EPA Announces Study to Re-Examine the Health Risks of Hydrofracking
As the federal agency launches its newest study, states are implementing stricter regulatory standards for hydro-fracking.
The U.S. Environmental Protection Agency has announced a $1.9 million study that will re-examine a controversial drilling technique used to free natural gas, the AP reports.
The EPA’s decision comes as corporate interest increases in the Marcellus Shale region—95,000 square miles of dense rock beneath the Pennsylvania New York, West Virginia and Ohio that contains enough natural gas to supply the East Coast for a half century.
Roughly 90 percent of the 450,000 gas wells in the U.S. use hydraulic fracturing—a process that uses large amounts of pressurized water mixed with chemicals to fracture land to extract fossil fuels located deep underground. Commonly referred to as “fracking,” it requires a mixture of water and toxic chemicals that some fear could potentially pollute water sources. Additionally, aquifer depletion concerns have cropped up given that the average frack uses 4 million gallons of water.
In 2005 Congress ruled that fracking didn’t need to be regulated by the federal government.

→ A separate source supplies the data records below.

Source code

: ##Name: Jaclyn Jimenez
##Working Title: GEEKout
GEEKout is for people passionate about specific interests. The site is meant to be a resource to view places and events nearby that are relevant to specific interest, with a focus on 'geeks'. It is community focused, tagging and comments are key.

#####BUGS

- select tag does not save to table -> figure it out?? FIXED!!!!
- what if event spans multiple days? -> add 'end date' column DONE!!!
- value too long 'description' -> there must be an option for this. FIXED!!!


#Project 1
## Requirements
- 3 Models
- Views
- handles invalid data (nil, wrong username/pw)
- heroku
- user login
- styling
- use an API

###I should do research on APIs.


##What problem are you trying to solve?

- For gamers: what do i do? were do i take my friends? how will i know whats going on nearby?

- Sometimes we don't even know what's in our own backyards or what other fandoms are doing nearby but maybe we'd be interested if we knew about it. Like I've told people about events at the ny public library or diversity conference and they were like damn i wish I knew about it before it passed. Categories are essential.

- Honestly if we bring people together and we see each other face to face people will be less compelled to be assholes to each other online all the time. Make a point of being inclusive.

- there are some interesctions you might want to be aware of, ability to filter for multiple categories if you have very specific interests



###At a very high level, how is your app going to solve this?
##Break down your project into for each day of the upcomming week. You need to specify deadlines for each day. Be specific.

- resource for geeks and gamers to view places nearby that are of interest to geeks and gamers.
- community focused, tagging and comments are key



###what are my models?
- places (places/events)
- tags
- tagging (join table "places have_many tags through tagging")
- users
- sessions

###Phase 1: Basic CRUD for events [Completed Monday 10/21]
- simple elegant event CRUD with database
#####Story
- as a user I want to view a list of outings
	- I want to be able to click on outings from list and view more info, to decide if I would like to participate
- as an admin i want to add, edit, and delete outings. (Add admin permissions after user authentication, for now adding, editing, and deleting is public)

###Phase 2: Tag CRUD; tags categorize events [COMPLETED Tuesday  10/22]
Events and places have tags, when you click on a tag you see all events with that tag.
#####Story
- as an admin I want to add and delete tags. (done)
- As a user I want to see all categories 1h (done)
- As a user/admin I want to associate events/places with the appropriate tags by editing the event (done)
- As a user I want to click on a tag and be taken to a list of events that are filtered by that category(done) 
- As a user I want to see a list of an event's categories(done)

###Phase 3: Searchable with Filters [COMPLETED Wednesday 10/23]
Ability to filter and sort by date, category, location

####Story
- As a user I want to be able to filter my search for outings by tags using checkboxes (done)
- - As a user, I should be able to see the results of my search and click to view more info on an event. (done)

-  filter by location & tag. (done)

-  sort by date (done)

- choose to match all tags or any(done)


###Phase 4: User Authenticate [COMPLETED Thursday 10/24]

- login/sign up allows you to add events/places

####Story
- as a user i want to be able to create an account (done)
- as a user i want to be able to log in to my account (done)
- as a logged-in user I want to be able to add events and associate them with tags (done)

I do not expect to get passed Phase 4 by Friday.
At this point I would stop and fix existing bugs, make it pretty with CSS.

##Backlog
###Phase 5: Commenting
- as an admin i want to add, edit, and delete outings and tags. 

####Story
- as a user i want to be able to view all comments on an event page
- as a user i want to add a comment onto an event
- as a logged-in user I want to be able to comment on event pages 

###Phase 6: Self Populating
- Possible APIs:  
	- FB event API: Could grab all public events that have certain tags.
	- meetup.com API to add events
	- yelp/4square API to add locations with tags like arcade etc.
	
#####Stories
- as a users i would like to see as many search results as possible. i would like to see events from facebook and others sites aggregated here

But the EPA’s announcement comes off the heels of Pennsylvania’s decision to finalize standards that will help regulate fracking in the state. In response to fish kills, building corrosion, natural gas explosions and consumer complaints about water from natural gas drilling in the region, the state’s Department of Environmental Protection has ruled to monitor total dissolved solids (TDS) for the first time. TDS are a compilation of the organic and inorganic material found in liquids that can come from surface runoff.
Pennsylvania has implemented stricter standards on natural gas drilling because high levels of TDS, including sulfides and chlorides, were found in the wastewater left over from the drilling process. Abandoned coal mines in both Pennsylvania and West Virginia have added high levels of sulfates to the water, according to DEP spokesman, William Rathbun.
“We discovered that during low water and drought that the rivers were getting overwhelmed with high levels of salts chlorides and sulfates,” Rathbun said.
These contaminants can lead to health risks as well as higher operational and maintenance costs.
Earlier this month, cows that had allegedly consumed toxic wastewater from natural gas drilling were pulled off the food market from a farm in northern Pennsylvania, Reuters reports.
“Wastewater treatment plants were not equipped to treat for it because they had never been required to before,” Rathbun said. As a result, contamination consequences have slipped through the cracks, unmonitored.
One of the accusations has been that drilling companies do not come forth with the chemicals that are being used during fracking.
Pennsylvania state law requires that companies provide the names of chemicals they are using on site.
Other states are also calling for more public transparency. Wyoming’s Oil and Gas Conservation Commission approved rules last month that require companies to make public a list of chemicals used in the fracking. Meanwhile Colorado passed a similar requirements last year, reports The Daily Sentinel.
Meanwhile the DEP has released a list of 80 chemicals that are brought to the well site where the fracking process takes place. A second list of chemicals that are actually used in the process are set to be released this month.
“It is critical that we implement a strong discharge standard for wastewater that does make it into our water supply,” Pennsylvania House Representative David Levdansky, told the Pittsburgh Post-Gazzette.”
“Hydrofracking has never been conducted on such a scale and with such volumes of water in our state before,” Levdansky said.
“Drilling wastewater contains TDS levels that are thousands of times more harmful to aquatic life than discharges from other industries. Without imposing limits on this pollution, treatment costs for this wastewater are passed along to downstream industries and municipal ratepayers,” Environmental Protection Secretary John Hanger told The Empowered Municipality, A Pennsylvania based organization connecting municipal decisionmakers and suppliers.
In addition to pollution concerns, there have been recent disasters from the Marcellus Shale drilling pads.
Early last month, a drilling pad exploded in Clearfield County, a rural area of northern Pennsylvania, with gas and contaminated water shooting up to 75 feet in the air for 16 hours, according to theAP.
Four days later a natural gas explosion injured seven crew members in Moundsville, West Virginia, which sits near the state’s border with Ohio and Pennsylvania, reports the Pittsburgh Post-Gazette.
There were two specific events that inspired the DEP to established, the Environmental Quality Board, the panel was established to investigate chemicals released in the fracking process. It took one year to implement the new TDS requirements.
Earlier this year the Upper Delaware River was deemed the most endangered river in the U.S. by American Rivers, a leading national conservation non-profit, because of threats from natural gas drilling. Much of the Marcellus Shale formation resides in the Delaware River Basin.